Annastacia Palaszczuk will be returned as Queensland Premier with her government likely to win up to 48 seats, giving it a slim majority, ABC election analyst Antony Green says.
He said he was certain Labor would have at least 46 seats, with the ABC election computer predicting they would win one or two more, clearing the 47 needed to govern with a majority.
The LNP is predicted to win 39 or 40 seats.
One Nation and the Greens are predicted to win one seat each, Katter’s Australia Party two, and one independent.
Palaszczuk confident ‘of a Labor majority’
Ms Palaszczuk said she was confident she would secure a majority.
Ms Palaszczuk, who joined likely new Labor MPs in a Brisbane park, said she would be “back to work” on Monday, but it was too early to talk about a ministry.
“As soon as every vote is counted, then I will be talking to my colleagues about the future ministry,” she said.
She refused to say whether her promise not to do deals with any crossbenchers would stand, if she falls one seat short.
“I’m not even thinking about that … I am confident of a Labor majority,” she said.
There were swings against both major parties, and Ms Palaszczuk said she would work to engage better with Queenslanders.
“I’ll be talking with my colleagues about how we can better talk to Queenslanders about the things that we do, and the things that matter to them,” she said.

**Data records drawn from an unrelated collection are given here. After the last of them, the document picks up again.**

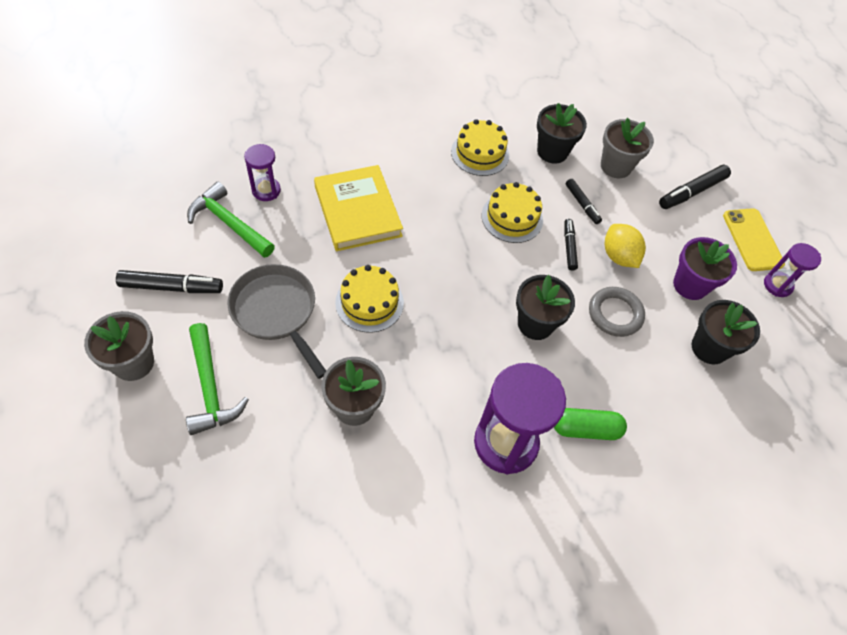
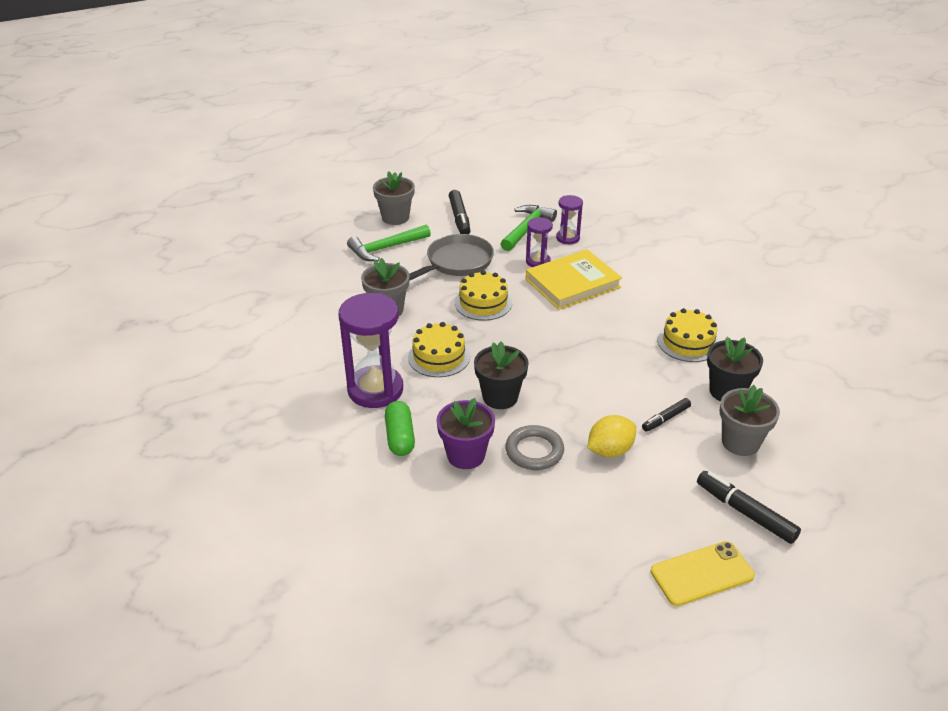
camera: 85 degrees right, 20 degrees down
yellow cake [482,182,543,243] -> yellow cake moved to [408,322,470,377]
black marker [564,219,578,270] -> none
purple flower pot [673,237,737,300] -> purple flower pot moved to [436,398,495,469]
black flower pot [692,300,760,364] -> none
purple hourglass [764,243,821,297] -> purple hourglass moved to [526,217,553,267]

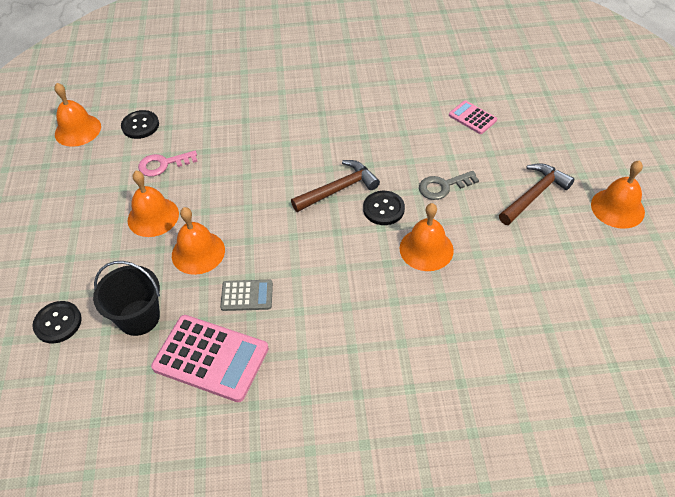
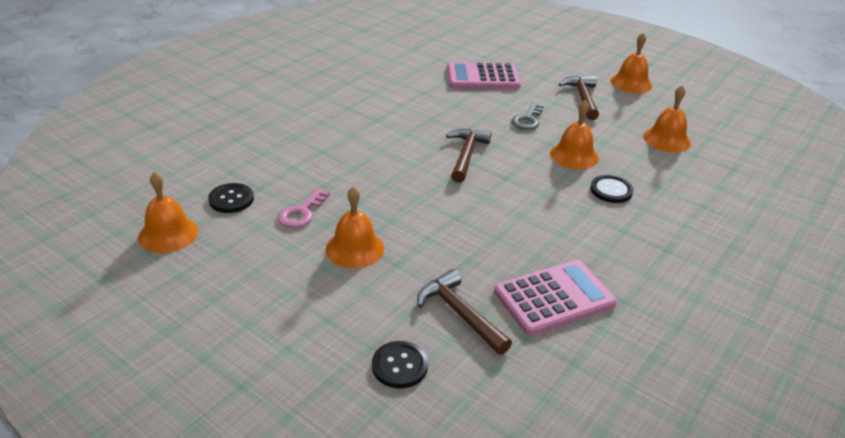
camera: 50 degrees left, 15 degrees down
black bucket [93,261,160,336] -> brown hammer [417,269,512,355]
orange bell [172,207,225,275] -> orange bell moved to [643,85,691,152]
grey calculator [220,280,273,311] -> none
black button [363,191,405,225] -> black button moved to [590,175,634,203]
pink calculator [449,100,497,134] -> pink calculator [447,62,521,89], size x1.87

Ms Palaszczuk said she would make an effort to work with people who voted One Nation.
“It is now my job to work with people who feel somehow separated from the normal hussle and bussle of politics,” she said.
Green said on his numbers it looked like the Palaszczuk government would get a majority.
“But even if she falls a seat short, she doesn’t have to do any deals,” Green said.
“She can leave it to the Parliament to vote her out, because it would be unlikely that all the crossbench would vote against them at once.
“It is a fixed-term Parliament — the government can’t just resign and walk out of office and leave someone else to form government — they can’t do that, so somebody will form government.
“So it is very hard to see how anyone other than Annastacia Palaszczuk can form government in the new Parliament.
“They have a certain 46, and they only need one more vote and at the moment we are giving them another two seats on a prediction.”
Minor parties performed well: Green
He said the Greens had done well in inner-Brisbane.
“They are strongly in the running to pick up the Liberal seat of Maiwar from Scott Emerson — a frontbencher,” Green said.
“It is unclear whether Labor or the Greens will win it, but certainly the LNP won’t win that seat.
“[The Greens have] equalled Labor’s vote in South Brisbane, but been defeated by the LNP preferencing Labor first.
“They’ve also performed well in McConnell.”
Green said although One Nation had done well, it was not well enough to win many seats.
“There is a strong likelihood they could win the northern mining seat of Mirani — that’s the only one,” he said.
“The only other seats where they have done very well, the LNP has been re-elected on Labor preferences.”
Nicholls not talking leadership
Opposition Leader Tim Nicholls and Deputy Deb Frecklington have had coffee with supporters in Hendra.
“It’s now in the hands of the scrutineers and the votes have been cast and we just wait for them to be counted and we’ll see what happens and what the outcome of the people of Queensland is,” he said.
Mr Nicholls was asked if he was expecting a leadership spill.
“Oh I’m not going to talk about any of those sort of things today,” he said.
“We’re going to celebrate a great campaign that had a positive message, that was talking about a future of hope and optimism for Queenslanders.
“I think that’s the future that Queenslanders want and deserve and that’s the future that the LNP will always work for.”
Prime Minister Malcolm Turnbull said he had spoken to Mr Nicholls and Ms Frecklington, who he said had run a good campaign in a tough environment.
“The election was fought overwhelmingly on state issues, and one thing that we know from Australian politics is that Australians are very smart in the way they go about voting,” he said.
“They know the difference between state and federal elections, they know the difference between state and federal issues.”
Labor state secretary Evan Moorhead said only Labor could form a majority government.
“Of the remaining 13 seats in doubt, we need to win four seats for a Labor majority,” he said.
“We are leading in six of these seats and very close in five further seats.
Mr Moorhead said Labor succeeded in keeping One Nation from the balance of power.
“Our principled decision to put One Nation last has rescued the LNP in regional Queensland, where their vote collapsed,” he said.